§ YOUR GOAL
Please report, as a bare number, how many lines below include the string "tspan".

[RECORD EXCERPTS]

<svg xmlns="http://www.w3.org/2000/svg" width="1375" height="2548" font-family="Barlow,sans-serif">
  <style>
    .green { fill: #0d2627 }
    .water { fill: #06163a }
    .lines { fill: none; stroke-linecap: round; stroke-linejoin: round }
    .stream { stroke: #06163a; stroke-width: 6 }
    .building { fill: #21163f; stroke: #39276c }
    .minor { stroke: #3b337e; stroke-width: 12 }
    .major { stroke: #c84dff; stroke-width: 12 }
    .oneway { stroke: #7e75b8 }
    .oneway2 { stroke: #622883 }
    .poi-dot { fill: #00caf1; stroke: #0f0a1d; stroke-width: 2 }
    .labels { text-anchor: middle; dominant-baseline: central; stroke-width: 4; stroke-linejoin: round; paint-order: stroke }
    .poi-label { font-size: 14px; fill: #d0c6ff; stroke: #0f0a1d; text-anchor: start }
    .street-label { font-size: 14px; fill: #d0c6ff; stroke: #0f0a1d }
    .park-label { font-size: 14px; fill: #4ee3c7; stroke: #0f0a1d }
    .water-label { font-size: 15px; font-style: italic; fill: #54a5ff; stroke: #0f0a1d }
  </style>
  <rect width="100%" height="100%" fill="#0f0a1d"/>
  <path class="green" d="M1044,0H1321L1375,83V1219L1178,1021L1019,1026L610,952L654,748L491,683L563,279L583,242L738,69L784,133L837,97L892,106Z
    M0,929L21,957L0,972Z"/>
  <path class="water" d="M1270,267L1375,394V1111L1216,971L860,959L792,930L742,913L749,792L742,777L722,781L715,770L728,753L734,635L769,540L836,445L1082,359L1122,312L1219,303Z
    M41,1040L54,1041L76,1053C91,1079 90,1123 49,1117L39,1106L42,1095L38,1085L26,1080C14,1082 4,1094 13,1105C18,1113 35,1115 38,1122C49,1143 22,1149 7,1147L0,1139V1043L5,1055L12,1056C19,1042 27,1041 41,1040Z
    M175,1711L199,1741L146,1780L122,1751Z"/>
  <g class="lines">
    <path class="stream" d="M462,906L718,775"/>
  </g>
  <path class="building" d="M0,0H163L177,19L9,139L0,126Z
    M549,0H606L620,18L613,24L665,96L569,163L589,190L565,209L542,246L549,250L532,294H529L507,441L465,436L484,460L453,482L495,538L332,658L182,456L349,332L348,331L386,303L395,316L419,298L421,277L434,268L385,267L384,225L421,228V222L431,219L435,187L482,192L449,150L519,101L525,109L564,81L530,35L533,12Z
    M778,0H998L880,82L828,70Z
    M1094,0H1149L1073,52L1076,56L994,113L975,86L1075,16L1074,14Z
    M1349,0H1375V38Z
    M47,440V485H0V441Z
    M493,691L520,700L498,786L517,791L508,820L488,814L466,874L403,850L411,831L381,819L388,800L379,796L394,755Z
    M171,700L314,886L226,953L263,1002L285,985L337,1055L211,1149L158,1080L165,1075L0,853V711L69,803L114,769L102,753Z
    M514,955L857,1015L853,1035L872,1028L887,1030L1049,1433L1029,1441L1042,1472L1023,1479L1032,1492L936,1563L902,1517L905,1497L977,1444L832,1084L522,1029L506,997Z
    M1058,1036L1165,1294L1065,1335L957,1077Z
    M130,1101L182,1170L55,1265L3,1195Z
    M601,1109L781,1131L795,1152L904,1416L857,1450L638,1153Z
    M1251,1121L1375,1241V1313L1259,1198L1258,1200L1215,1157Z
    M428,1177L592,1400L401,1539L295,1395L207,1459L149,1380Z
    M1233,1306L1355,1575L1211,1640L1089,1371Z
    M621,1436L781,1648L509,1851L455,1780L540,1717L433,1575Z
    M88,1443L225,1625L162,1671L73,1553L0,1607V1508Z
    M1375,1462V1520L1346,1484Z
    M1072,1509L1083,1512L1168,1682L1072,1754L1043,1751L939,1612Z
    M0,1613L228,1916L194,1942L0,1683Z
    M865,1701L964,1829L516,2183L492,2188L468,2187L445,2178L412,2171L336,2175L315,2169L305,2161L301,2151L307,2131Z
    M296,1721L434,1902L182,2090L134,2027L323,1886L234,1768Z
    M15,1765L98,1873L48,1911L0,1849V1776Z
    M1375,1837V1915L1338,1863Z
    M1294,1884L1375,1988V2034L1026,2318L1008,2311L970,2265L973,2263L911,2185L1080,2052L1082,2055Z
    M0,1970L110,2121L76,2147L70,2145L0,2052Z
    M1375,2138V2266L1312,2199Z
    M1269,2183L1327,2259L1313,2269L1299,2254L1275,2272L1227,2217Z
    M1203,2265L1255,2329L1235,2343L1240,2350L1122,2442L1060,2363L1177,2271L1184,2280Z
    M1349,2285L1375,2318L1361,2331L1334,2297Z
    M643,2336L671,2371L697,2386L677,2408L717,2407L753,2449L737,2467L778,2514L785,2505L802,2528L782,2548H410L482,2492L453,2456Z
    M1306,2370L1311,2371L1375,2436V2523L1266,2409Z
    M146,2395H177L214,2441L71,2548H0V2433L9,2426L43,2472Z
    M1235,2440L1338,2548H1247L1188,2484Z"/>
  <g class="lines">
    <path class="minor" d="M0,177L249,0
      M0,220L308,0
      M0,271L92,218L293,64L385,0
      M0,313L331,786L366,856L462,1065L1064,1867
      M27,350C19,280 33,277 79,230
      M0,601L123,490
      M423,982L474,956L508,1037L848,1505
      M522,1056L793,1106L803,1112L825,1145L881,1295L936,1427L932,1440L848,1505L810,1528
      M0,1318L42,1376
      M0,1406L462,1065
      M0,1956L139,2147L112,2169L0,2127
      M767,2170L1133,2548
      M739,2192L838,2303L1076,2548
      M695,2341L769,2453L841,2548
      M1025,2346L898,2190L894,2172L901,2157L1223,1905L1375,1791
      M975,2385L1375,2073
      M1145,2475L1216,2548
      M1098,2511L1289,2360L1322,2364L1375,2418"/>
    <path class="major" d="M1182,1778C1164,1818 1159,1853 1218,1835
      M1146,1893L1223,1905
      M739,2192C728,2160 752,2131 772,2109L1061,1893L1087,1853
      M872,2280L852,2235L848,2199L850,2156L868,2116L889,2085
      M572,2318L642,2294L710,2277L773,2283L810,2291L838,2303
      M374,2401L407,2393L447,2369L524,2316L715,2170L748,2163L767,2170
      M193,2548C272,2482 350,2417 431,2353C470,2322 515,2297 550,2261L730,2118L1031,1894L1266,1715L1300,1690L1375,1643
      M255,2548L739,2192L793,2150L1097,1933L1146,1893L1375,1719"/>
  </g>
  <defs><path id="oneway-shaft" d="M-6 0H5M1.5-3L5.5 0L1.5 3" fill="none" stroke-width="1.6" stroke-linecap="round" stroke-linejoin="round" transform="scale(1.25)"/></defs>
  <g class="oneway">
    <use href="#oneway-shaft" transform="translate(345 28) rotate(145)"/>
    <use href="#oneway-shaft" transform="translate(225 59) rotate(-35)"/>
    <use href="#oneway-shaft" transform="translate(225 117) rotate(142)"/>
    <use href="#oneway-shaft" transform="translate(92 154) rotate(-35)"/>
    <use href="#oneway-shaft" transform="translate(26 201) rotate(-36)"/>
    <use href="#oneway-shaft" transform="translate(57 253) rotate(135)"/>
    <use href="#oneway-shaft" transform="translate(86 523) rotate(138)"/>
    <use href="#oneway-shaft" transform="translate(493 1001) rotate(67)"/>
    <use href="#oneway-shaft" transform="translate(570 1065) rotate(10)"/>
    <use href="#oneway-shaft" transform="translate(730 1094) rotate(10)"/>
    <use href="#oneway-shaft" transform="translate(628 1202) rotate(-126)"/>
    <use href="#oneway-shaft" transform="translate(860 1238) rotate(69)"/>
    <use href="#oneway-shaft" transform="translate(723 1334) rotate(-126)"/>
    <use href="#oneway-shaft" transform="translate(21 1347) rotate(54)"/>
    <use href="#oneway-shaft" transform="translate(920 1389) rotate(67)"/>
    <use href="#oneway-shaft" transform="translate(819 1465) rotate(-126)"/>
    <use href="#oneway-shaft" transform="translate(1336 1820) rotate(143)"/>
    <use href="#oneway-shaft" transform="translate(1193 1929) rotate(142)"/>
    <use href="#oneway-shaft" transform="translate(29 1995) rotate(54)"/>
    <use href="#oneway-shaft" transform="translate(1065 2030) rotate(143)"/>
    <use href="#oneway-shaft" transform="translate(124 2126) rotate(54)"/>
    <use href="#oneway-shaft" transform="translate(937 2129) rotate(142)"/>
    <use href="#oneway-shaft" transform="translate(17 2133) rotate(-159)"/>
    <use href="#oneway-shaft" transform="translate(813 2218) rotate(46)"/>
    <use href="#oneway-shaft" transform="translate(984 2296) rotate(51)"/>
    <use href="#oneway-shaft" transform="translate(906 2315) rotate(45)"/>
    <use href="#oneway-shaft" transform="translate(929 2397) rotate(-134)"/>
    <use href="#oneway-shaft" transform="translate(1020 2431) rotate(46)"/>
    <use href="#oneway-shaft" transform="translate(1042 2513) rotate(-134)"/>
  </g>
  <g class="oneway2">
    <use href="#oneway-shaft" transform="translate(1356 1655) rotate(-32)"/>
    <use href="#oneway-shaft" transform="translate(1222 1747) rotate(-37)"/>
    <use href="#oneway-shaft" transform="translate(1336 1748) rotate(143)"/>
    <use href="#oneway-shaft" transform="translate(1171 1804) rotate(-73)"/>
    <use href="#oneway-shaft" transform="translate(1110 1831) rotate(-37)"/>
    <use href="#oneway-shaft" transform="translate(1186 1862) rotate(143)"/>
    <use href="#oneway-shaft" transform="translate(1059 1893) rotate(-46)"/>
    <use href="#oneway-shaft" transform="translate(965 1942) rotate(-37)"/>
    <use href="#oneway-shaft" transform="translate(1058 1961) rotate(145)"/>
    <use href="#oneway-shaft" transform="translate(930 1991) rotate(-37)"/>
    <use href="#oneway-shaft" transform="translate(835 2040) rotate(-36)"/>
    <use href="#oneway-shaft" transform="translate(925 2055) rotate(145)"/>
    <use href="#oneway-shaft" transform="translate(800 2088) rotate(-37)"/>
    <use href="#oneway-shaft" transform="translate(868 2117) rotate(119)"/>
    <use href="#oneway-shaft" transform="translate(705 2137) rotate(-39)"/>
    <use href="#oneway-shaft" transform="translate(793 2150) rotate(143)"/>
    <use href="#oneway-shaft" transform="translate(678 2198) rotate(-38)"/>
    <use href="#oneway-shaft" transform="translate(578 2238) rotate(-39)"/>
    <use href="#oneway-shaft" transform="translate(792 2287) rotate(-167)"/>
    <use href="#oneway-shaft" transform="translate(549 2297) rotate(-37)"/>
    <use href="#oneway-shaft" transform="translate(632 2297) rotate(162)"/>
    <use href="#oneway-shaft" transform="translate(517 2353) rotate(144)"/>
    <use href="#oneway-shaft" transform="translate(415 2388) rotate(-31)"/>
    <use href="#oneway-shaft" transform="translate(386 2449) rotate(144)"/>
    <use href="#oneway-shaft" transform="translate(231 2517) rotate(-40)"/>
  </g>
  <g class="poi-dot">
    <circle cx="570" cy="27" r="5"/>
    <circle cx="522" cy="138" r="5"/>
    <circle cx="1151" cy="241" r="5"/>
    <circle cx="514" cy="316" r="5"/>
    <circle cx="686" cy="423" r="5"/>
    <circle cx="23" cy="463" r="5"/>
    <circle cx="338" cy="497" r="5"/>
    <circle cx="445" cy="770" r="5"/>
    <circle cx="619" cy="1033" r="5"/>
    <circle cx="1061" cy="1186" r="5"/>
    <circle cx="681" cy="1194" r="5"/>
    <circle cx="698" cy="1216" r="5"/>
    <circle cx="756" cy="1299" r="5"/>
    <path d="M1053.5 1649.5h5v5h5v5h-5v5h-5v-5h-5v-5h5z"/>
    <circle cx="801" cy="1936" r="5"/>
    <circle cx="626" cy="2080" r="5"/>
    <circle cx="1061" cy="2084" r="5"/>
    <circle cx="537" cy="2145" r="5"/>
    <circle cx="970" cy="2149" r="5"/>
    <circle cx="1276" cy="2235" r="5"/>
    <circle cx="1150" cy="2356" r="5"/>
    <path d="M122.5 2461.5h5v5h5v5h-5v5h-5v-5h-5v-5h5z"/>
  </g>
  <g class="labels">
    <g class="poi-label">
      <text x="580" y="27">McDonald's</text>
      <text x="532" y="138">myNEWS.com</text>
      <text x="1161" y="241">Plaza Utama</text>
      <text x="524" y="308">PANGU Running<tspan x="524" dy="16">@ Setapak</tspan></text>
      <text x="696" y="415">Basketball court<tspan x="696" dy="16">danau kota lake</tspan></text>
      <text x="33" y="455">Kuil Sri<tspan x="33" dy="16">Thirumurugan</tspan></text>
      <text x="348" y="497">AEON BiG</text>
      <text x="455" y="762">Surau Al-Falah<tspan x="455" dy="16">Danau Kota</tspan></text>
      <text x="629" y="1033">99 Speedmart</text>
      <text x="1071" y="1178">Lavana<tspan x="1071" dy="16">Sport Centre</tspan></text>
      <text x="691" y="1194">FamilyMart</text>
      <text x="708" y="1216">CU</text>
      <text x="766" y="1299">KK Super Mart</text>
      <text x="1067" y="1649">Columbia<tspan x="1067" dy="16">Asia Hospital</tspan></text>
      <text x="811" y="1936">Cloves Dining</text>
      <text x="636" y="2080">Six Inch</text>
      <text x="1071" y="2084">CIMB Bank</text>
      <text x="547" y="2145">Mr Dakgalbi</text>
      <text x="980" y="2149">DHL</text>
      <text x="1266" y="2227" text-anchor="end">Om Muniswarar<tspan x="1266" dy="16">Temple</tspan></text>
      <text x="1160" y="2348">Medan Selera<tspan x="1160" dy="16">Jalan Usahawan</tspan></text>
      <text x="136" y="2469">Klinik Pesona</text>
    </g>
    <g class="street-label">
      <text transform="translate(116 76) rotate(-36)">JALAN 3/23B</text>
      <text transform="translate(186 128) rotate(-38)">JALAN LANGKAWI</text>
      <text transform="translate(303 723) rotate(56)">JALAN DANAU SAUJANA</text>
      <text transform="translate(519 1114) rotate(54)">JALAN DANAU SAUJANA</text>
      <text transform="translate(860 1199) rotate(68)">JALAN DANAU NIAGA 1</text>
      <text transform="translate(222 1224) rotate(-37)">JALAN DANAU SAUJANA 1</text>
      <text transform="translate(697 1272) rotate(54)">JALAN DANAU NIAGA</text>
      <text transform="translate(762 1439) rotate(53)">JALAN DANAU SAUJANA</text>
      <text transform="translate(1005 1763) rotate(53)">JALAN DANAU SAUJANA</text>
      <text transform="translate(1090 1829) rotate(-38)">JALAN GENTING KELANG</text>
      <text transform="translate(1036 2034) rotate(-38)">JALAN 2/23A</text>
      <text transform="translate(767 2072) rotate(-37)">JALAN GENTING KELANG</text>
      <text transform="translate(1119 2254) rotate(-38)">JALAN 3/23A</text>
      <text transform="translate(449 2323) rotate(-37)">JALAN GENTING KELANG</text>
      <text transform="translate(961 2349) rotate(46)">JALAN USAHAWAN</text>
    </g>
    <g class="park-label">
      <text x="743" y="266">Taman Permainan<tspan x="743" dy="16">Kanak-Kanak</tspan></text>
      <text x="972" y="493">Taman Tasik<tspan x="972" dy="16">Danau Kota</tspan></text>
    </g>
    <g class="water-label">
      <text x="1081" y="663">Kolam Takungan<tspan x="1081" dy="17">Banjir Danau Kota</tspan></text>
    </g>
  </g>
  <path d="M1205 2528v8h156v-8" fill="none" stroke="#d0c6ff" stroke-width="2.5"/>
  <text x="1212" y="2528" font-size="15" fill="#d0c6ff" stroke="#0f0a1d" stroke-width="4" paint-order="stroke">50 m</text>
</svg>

[/RECORD EXCERPTS]

§ THE ANSWER
11